So in my quest to understand the gender dimensions of water supply this week, I stumbled upon a nice paper by Florencia Devoto and coauthors. They look at the effects of providing piped water in Tangiers, Morocco. The immediately cool thing about this paper is that they got something quite hard – randomization in an infrastructure project.
How, you ask? Well they used my favorite method of random encouragement. And for them it actually worked. Before getting to the story of their results, it’s worth discussing this. What happened was that the utility they were working with was offering potential new clients an interest free loan for the price of connection but without any kind of public information campaign. So information may have been part of the story as to why initial take up was low. But then there is the application for the loan, which they characterize as involving “quite formidable administrative barriers.” Now, I haven’t worked in Morocco, but I did get my own drivers license in Ghana and I have switched cable companies in suburban Maryland. Both of these experiences made me think hard about the value of time. Devoto and co. deal with these hurdles with a “nudge:”
We simplified these procedures radically for households in the treatment group, by obtaining pre-approval from the authorities in bulk, making digital copies of their identification document at home (with cameras), and bringing a branch officer to their home to collect the payment.
Take-up skyrockets – they get 69 percent take-up in the treatment group versus 10 percent in the control. Evaluation lesson 1: Forget just leading the horse to water. Open up his mouth and insert the hose. Policy lesson 1: Effective service delivery: it’s about making things easier for people. House calls help.
So what happens when these folks get water? Let’s start with the counterfactual, because it tells us something about how we should think about external validity here. Most of these folks (60%) were using a public standpipe, with the same quality of water, for free. The rest were getting it from their neighbors. And these folks didn’t seem to be using containers that were contaminated (like >50% of the containers tested in a recent study in Ethiopia). So the main gain here was quantity – and somewhat less distance to go to get it.
Given that the gain here is in quantity and convenience, it’s not surprising that there are no health effects of this intervention (despite what looks like a careful diarrhea and vomiting diary – a sample of which is in the paper).
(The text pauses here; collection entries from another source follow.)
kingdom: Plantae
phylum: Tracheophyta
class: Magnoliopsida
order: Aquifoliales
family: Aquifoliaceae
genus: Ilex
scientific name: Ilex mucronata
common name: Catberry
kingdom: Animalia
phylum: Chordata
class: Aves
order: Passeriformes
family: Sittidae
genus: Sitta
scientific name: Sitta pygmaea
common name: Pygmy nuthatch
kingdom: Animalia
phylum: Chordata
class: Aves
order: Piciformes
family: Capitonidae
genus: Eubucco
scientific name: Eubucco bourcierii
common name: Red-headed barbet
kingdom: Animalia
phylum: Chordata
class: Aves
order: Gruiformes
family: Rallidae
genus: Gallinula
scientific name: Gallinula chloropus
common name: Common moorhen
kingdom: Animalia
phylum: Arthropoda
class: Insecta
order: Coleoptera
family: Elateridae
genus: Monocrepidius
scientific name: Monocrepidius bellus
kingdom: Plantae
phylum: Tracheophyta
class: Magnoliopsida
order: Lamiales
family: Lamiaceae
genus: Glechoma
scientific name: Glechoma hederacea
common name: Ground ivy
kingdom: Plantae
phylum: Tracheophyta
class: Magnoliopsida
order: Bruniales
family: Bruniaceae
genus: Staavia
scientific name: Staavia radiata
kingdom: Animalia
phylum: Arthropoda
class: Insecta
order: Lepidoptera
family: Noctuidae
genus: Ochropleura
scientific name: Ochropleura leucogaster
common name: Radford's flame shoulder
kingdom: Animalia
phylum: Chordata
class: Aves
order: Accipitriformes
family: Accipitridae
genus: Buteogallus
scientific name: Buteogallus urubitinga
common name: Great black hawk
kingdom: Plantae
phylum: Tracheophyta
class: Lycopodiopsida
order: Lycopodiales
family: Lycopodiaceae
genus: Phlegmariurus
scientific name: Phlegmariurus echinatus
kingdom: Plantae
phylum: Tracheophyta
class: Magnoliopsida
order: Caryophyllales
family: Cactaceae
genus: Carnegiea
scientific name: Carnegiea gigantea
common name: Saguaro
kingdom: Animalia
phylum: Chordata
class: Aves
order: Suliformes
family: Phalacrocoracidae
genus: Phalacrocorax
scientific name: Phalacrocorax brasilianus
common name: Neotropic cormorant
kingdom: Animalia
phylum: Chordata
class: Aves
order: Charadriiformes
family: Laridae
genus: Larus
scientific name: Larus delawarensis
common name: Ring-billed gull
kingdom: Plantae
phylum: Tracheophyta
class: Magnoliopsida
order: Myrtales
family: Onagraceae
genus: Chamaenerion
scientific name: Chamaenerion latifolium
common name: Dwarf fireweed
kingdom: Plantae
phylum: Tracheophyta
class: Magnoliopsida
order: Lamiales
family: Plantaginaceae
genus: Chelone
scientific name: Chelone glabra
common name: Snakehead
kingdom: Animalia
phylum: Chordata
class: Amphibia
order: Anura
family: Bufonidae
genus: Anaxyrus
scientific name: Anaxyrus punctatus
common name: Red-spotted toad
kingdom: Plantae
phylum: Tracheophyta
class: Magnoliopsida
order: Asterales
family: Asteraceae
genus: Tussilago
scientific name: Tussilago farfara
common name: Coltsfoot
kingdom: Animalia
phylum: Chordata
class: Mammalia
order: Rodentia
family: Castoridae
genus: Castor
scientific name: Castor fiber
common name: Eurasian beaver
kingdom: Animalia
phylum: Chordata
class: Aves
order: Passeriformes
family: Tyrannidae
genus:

Water fetching time drops from 82 minutes over three days to zero. People seem to spend this additional time on leisure. There is no effect on labor force participation but, while it’s clear they collected detailed time use on some things (leisure, water collection), it’s not clear that they collected it on hours worked for pay/in a business. Also, the treatment group has less conflict with their neighbors over water. And, of course, the one result my kids would hate: the treatment group takes more baths. These connections aren’t cheap, which gives us policy lesson 2: people are willing to borrow to finance these not-necessarily monetary improvements in welfare.
One of the really interesting results in the paper, which was designed before hand and nicely uses the random encouragement and some GIS data, consists of looking a bit further down the road (18 months instead of the 6 for the effects above) at the diffusion of information about the value of the connection. They find that having a household with a connection within 20 meters (these are small plots) increases the probability of having bought your own connection by 18 percentage points. So policy lesson 3: you don’t have to force all of the horses to drink. And evaluation lesson 2: if random encouragement works really well, beware the contamination (and use it to say something interesting).